The report, however, concludes that the identity of the litigant, be it a PAE or an operating company, is probably not the right lens through which to view this issue, said Russ Merbeth, chief policy counsel for Intellectual Ventures, which critics describe as a PAE. “At least in the study, whether it’s an operating company or a patent monetization entity [PAE] isn’t really the right question to ask,” he said. “It’s really, is there a behavior driving this? And I don’t know that the report really finds that there’s a particular behavior driving it.” Moreover, even the GAO report attributes some of the increase in litigation to the AIA, he said.

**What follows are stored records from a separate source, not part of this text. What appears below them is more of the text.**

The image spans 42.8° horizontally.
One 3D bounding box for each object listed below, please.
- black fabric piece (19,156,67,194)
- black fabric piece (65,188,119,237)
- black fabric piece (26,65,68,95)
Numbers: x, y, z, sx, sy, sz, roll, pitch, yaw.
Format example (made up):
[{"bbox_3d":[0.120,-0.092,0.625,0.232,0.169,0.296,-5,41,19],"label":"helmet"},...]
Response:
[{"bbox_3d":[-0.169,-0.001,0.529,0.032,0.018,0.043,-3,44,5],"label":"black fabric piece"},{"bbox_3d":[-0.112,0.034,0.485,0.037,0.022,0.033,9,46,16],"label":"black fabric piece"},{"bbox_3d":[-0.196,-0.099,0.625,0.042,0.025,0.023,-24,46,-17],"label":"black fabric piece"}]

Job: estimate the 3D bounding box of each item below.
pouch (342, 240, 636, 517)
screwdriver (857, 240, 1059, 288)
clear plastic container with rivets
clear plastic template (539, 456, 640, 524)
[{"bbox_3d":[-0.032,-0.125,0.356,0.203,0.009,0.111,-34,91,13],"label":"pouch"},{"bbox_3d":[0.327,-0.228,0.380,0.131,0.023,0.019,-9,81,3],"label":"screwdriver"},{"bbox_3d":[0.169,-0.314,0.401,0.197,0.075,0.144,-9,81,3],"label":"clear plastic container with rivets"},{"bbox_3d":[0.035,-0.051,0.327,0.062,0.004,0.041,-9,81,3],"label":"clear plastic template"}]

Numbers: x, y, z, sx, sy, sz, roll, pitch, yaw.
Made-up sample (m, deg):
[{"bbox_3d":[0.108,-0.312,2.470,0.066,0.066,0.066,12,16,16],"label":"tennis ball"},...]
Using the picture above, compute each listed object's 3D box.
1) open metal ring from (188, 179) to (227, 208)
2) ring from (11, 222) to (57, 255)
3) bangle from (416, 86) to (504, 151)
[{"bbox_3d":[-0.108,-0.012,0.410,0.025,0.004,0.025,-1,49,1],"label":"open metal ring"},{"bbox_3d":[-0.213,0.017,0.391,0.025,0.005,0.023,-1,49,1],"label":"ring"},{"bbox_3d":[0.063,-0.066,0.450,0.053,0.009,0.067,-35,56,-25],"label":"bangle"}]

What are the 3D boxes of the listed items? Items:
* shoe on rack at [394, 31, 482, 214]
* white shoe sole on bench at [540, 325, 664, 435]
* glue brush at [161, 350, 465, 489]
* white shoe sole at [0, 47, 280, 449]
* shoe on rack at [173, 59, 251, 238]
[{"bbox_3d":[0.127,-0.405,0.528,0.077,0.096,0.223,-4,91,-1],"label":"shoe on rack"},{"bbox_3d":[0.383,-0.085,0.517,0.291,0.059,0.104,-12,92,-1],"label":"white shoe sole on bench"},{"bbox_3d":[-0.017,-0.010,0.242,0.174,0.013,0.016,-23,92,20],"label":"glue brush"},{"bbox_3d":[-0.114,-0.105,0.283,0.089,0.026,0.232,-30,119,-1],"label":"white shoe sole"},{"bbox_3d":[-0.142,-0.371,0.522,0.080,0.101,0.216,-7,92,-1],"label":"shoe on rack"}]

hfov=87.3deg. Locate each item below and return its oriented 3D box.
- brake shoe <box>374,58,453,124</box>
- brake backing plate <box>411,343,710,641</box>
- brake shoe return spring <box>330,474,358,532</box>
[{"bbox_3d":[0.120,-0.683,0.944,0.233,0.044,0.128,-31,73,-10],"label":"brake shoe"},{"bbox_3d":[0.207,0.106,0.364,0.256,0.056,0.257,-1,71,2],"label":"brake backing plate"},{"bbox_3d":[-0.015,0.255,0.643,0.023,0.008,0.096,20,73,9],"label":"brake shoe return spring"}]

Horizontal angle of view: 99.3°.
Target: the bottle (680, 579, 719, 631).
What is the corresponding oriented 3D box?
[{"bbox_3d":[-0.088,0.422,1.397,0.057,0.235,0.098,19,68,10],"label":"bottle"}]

Merbeth also pointed to a PricewaterhouseCoopers study earlier this year that had very different numbers for how many patent litigation cases involved software (http://pwc.to/1f5gDiz). He said the discrepancies “indicate that these numbers can be a little bit slippery and it can be hard to draw hard and fast conclusions based on any one of these studies.” He said the impacts of the AIA were only just beginning to be understood. “There are a whole lot of changes contemplated under the AIA and that the PTO currently has in mind that could, over the long term, have a significant impact on litigating patents,” he said. “We need to give a little more time for the AIA to be implemented before we start running around making a whole bunch more changes that industry will have to deal with, that small inventors will have to deal with, that large operating companies with patent portfolios will have to deal with, that patent monetization entities, that everybody will have to deal with.”